Grundsätzlich ist es erlaubt, dass Dienstleister oder deren Subunternehmer Leistungen im Ausland erbringen. Dies setzt jedoch voraus, dass am Ort der Leistungserbringung ein vergleichbarer Geheimnisschutz wie in Deutschland besteht.

Berufsverbände hatten insoweit Bedenken, dass eine (ständige) Prüfung des angemessenen Schutzniveaus im Ausland kaum mit vertretbaren Mitteln realisierbar sein dürfte. Es wurde daher diskutiert, ob gegebenenfalls von staatlicher Seite die Länder mit vergleichbarem und angemessenem Schutzniveau in einer Positiv-Liste benannt werden könnten.

Zu dieser Lösung konnte sich der Gesetzgeber jedoch nicht durchringen. Es wurde schließlich nur eine kleine Erleichterung dahingehend geschaffen, dass eine Angemessenheit des Schutzniveaus entbehrlich ist, wenn der Schutz der Geheimnisse dies nicht gebietet. Dies soll dann der Fall sein, wenn die übermittelten Daten aus sich selbst heraus kaum verständlich sind, weil sie nur Teile eines umfassenden Prüfungsprozesses sind, oder bei einer Fernwartung aus dem Ausland. Dieser einzelfallorientierte Ansatz dürfte jedoch in vielen Fällen kaum praktikabel sein.

Unabhängig vom Vorliegen eines vergleichbaren Schutzniveaus ist gemäß § 43e Abs. 6 BRAO die Beauftragung ausländischer Dienstleister nur bei Vorliegen einer Einwilligung möglich. Dies schränkt die Nutzung von Leistungen ausländischer Anbieter, insbesondere bei Cloud-Angeboten ein. Es bleibt abzuwarten, ob die Dienstleister dieser Problematik mit nationalen Angeboten begegnen. Zudem stellt sich die Frage der Anwendbarkeit von § 203 StGB auf im Ausland tätige Leistungserbringer.

Änderung der StPO – Zeugnisverweigerungsrecht für mitwirkende Personen

Durch das Gesetz werden mitwirkende Personen auch strafprozessual mit den berufsmäßig tätigen Gehilfen gleichgestellt. Ihnen steht nun auch ein Zeugnisverweigerungsrecht gemäß § 53a StPO zu. Das Gesetz sieht zudem entsprechende Folgeänderungen des Beschlagnahmerechts in § 97 StPO vor.
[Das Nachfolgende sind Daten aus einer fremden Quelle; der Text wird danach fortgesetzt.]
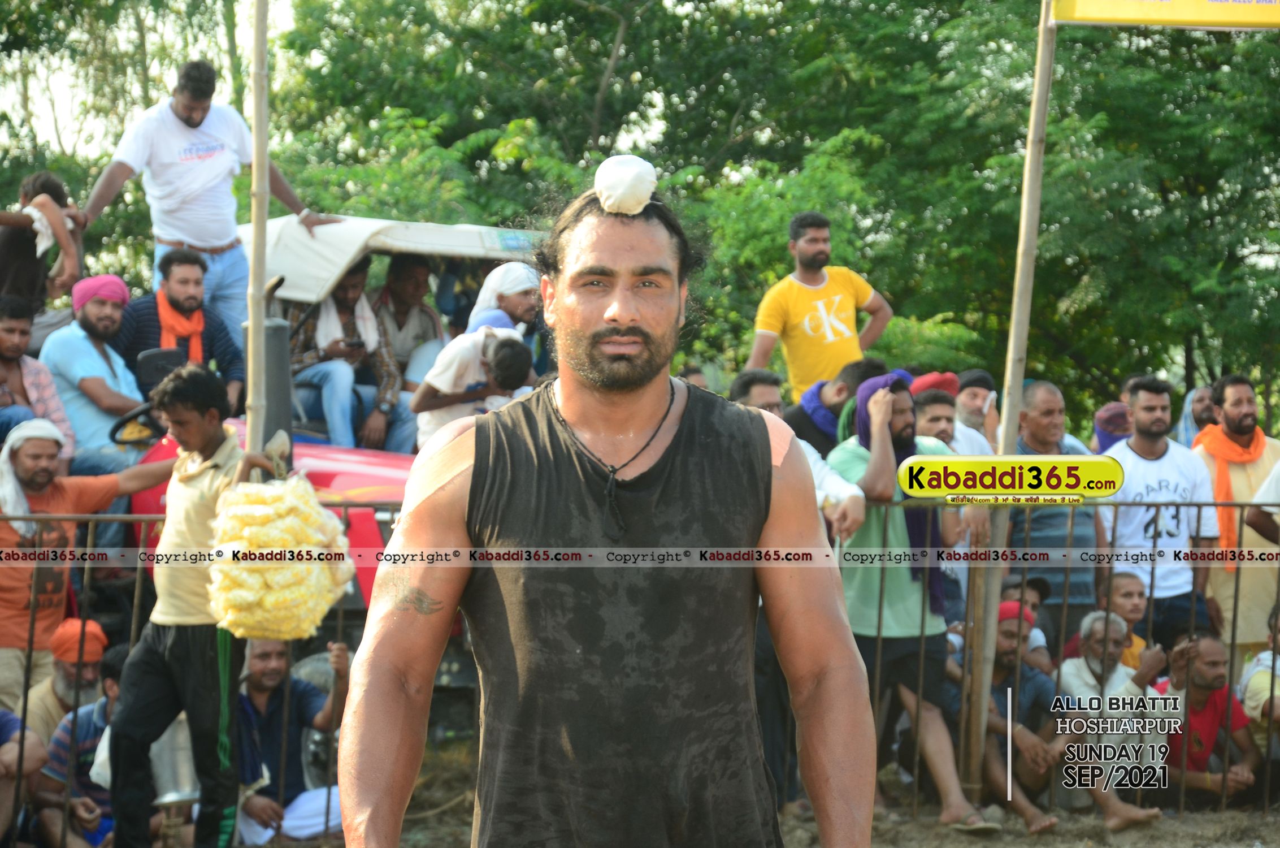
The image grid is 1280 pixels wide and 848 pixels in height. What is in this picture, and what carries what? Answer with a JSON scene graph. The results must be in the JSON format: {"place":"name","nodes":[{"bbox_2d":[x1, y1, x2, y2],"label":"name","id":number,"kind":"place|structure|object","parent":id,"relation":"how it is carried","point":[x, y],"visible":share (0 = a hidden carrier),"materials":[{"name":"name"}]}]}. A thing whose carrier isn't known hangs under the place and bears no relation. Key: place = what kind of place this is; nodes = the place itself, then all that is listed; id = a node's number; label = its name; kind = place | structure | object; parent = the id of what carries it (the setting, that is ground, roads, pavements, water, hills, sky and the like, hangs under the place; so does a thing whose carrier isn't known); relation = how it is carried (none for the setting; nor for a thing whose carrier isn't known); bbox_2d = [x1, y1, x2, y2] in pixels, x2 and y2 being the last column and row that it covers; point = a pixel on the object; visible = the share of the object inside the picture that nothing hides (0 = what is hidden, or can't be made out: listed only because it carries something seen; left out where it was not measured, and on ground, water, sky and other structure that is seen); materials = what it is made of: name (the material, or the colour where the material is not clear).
{"place":"outdoors","nodes":[
{"label":"outdoors","id":0,"kind":"place"},
{"bbox_2d":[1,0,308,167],"label":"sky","id":1,"kind":"structure","parent":0,"point":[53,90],"materials":[{"name":"white"}]},
{"bbox_2d":[182,745,1279,847],"label":"dirt ground","id":2,"kind":"structure","parent":0,"point":[975,846],"materials":[{"name":"brown soil"}]},
{"bbox_2d":[107,357,297,847],"label":"man","id":3,"kind":"object","parent":2,"relation":"on","point":[146,700],"visible":0.88},
{"bbox_2d":[148,714,200,810],"label":"metal bucket","id":4,"kind":"object","parent":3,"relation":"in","point":[166,779],"visible":0.66,"materials":[{"name":"silver metal"}]},
{"bbox_2d":[205,471,352,642],"label":"bundle","id":5,"kind":"object","parent":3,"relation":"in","point":[316,510],"visible":0.96,"materials":[{"name":"yellow food"}]},
{"bbox_2d":[232,631,349,847],"label":"man","id":6,"kind":"object","parent":2,"relation":"on","point":[251,680],"visible":0.75},
{"bbox_2d":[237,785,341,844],"label":"white cloth","id":7,"kind":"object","parent":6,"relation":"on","point":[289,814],"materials":[{"name":"white fabric"}]},
{"bbox_2d":[336,161,880,847],"label":"man","id":8,"kind":"object","parent":2,"relation":"on","point":[634,325],"visible":0.95},
{"bbox_2d":[593,153,657,215],"label":"white cloth","id":9,"kind":"object","parent":8,"relation":"on","point":[624,179],"visible":0.91,"materials":[{"name":"white fabric"}]},
{"bbox_2d":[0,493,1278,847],"label":"metal fence","id":10,"kind":"object","parent":2,"relation":"on","point":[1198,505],"visible":0.49,"materials":[{"name":"metal"}]},
{"bbox_2d":[829,367,996,830],"label":"man","id":11,"kind":"object","parent":2,"relation":"on","point":[898,419],"visible":0.73},
{"bbox_2d":[963,0,1058,802],"label":"bamboo pole","id":12,"kind":"object","parent":2,"relation":"on","point":[1035,226],"visible":0.94,"materials":[{"name":"brown wood"}]},
{"bbox_2d":[1048,0,1279,29],"label":"yellow banner","id":13,"kind":"object","parent":12,"relation":"attached to","point":[1103,18],"visible":0.98,"materials":[{"name":"yellow"}]},
{"bbox_2d":[959,599,1068,831],"label":"man","id":14,"kind":"object","parent":2,"relation":"on","point":[1010,628],"visible":0.7},
{"bbox_2d":[1053,614,1176,824],"label":"man","id":15,"kind":"object","parent":2,"relation":"on","point":[1090,680],"visible":0.71},
{"bbox_2d":[1155,632,1261,807],"label":"man","id":16,"kind":"object","parent":2,"relation":"on","point":[1198,668],"visible":0.89},
{"bbox_2d":[1237,600,1279,758],"label":"person","id":17,"kind":"object","parent":2,"relation":"on","point":[1261,656],"visible":0.88},
{"label":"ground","id":18,"kind":"structure","parent":0},
{"bbox_2d":[0,704,47,847],"label":"person","id":19,"kind":"object","parent":18,"relation":"on","point":[11,752],"visible":0.97},
{"bbox_2d":[23,615,110,756],"label":"man","id":20,"kind":"object","parent":18,"relation":"on","point":[59,685],"visible":0.57},
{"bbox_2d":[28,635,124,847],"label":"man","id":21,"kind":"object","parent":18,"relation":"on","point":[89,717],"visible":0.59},
{"bbox_2d":[0,415,172,712],"label":"man","id":22,"kind":"object","parent":18,"relation":"on","point":[3,572],"visible":0.76},
{"bbox_2d":[244,0,270,477],"label":"bamboo pole","id":23,"kind":"object","parent":18,"relation":"on","point":[264,142],"visible":0.72,"materials":[{"name":"brown wood"}]},
{"bbox_2d":[93,217,541,713],"label":"red tractor","id":24,"kind":"object","parent":18,"relation":"on","point":[339,485],"visible":0.23,"materials":[{"name":"red metal"}]},
{"bbox_2d":[0,293,76,467],"label":"man","id":25,"kind":"object","parent":24,"relation":"on","point":[6,354],"visible":0.78},
{"bbox_2d":[0,171,88,311],"label":"child","id":26,"kind":"object","parent":24,"relation":"on","point":[56,189],"visible":0.76},
{"bbox_2d":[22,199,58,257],"label":"white cloth","id":27,"kind":"object","parent":26,"relation":"on","point":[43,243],"visible":0.6,"materials":[{"name":"white fabric"}]},
{"bbox_2d":[40,275,155,479],"label":"man","id":28,"kind":"object","parent":24,"relation":"on","point":[73,342],"visible":0.76},
{"bbox_2d":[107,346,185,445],"label":"steering wheel","id":29,"kind":"object","parent":24,"relation":"attached to","point":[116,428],"visible":0.59,"materials":[{"name":"black plastic"}]},
{"bbox_2d":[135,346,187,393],"label":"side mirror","id":30,"kind":"object","parent":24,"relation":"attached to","point":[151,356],"visible":0.62,"materials":[{"name":"black mirror"}]},
{"bbox_2d":[118,248,243,405],"label":"man","id":31,"kind":"object","parent":24,"relation":"on","point":[181,270],"visible":0.64},
{"bbox_2d":[79,58,335,333],"label":"man","id":32,"kind":"object","parent":24,"relation":"on","point":[189,228],"visible":0.84},
{"bbox_2d":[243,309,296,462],"label":"exhaust pipe","id":33,"kind":"object","parent":24,"relation":"attached to","point":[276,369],"visible":0.43,"materials":[{"name":"metal"}]},
{"bbox_2d":[286,258,402,454],"label":"man","id":34,"kind":"object","parent":24,"relation":"in","point":[337,386],"visible":0.69},
{"bbox_2d":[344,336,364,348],"label":"mobile phone","id":35,"kind":"object","parent":34,"relation":"in","point":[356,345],"visible":0.9,"materials":[{"name":"black"}]},
{"bbox_2d":[373,252,446,446],"label":"man","id":36,"kind":"object","parent":24,"relation":"in","point":[421,307],"visible":0.67},
{"bbox_2d":[413,320,534,444],"label":"person","id":37,"kind":"object","parent":24,"relation":"on","point":[512,342],"visible":0.71},
{"bbox_2d":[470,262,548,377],"label":"man","id":38,"kind":"object","parent":24,"relation":"on","point":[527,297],"visible":0.49},
{"bbox_2d":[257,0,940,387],"label":"tree","id":39,"kind":"object","parent":18,"relation":"on","point":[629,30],"visible":0.64,"materials":[{"name":"green plant"}]},
{"bbox_2d":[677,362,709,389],"label":"person","id":40,"kind":"object","parent":18,"relation":"on","point":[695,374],"visible":0.18},
{"bbox_2d":[730,366,865,539],"label":"man","id":41,"kind":"object","parent":18,"relation":"on","point":[760,389],"visible":0.18},
{"bbox_2d":[746,210,895,403],"label":"man","id":42,"kind":"object","parent":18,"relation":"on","point":[800,293],"visible":0.81},
{"bbox_2d":[787,357,886,452],"label":"man","id":43,"kind":"object","parent":18,"relation":"on","point":[837,394],"visible":0.37},
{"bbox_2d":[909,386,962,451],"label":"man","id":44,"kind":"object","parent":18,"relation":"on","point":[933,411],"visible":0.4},
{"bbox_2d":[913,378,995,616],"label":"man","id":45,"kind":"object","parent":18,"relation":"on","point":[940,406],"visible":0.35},
{"bbox_2d":[910,370,998,459],"label":"man","id":46,"kind":"object","parent":18,"relation":"on","point":[983,446],"visible":0.35},
{"bbox_2d":[952,368,1001,453],"label":"man","id":47,"kind":"object","parent":18,"relation":"on","point":[983,379],"visible":0.55},
{"bbox_2d":[998,574,1055,672],"label":"person","id":48,"kind":"object","parent":18,"relation":"on","point":[1030,591],"visible":0.28},
{"bbox_2d":[1008,380,1107,640],"label":"man","id":49,"kind":"object","parent":18,"relation":"on","point":[1055,401],"visible":0.65},
{"bbox_2d":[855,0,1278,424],"label":"tree","id":50,"kind":"object","parent":18,"relation":"on","point":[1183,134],"visible":0.74,"materials":[{"name":"green plant"}]},
{"bbox_2d":[1091,401,1133,454],"label":"person","id":51,"kind":"object","parent":18,"relation":"on","point":[1110,411],"visible":0.38},
{"bbox_2d":[1097,568,1157,668],"label":"man","id":52,"kind":"object","parent":18,"relation":"on","point":[1128,581],"visible":0.5},
{"bbox_2d":[1100,378,1220,652],"label":"man","id":53,"kind":"object","parent":18,"relation":"on","point":[1171,471],"visible":0.8},
{"bbox_2d":[1174,384,1215,447],"label":"person","id":54,"kind":"object","parent":18,"relation":"on","point":[1198,404],"visible":0.52},
{"bbox_2d":[1196,372,1279,655],"label":"man","id":55,"kind":"object","parent":18,"relation":"on","point":[1231,401],"visible":0.72},
{"bbox_2d":[1244,460,1279,545],"label":"person","id":56,"kind":"object","parent":18,"relation":"on","point":[1253,522],"visible":0.79}
]}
Datenschutz stets von großer Bedeutung

Von großer Bedeutung für etwaige Auslagerungen von Leistungen durch Berufsgeheimnisträger ist das Datenschutzrecht. Das Datenschutzrecht gilt parallel neben dem Straf- und Berufsrecht. Eine straf- und berufsrechtlich zulässige Auslagerung muss sich auch an den Anforderungen des Datenschutzes messen lassen und es ist nicht zwingend, dass eine straf- und berufsrechtlich zulässige Auslagerung auch immer datenschutzrechtskonform umsetzbar ist

Fazit

Im Ergebnis ist das Gesetz positiv zu bewerten, da es die bestehende Rechtsunsicherheit weitgehend beseitigt und den praktischen Bedürfnissen von Angehörigen der betroffenen Berufsgruppen Rechnung trägt. Allerdings schafft es neue Unsicherheiten, insbesondere im Bereich der Nutzung von Cloud-Angeboten und der Leistungserbringung im Ausland. Ein klareres Bekenntnis, vor allem zur Nutzung von Cloud-Angeboten, wäre wünschenswert gewesen.

Zudem zu begrüßen wäre es, wenn vorhandene berufsrechtliche Hindernisse für weitere Berufsgruppen von der jeweiligen zuständigen Stelle beseitigt werden würden.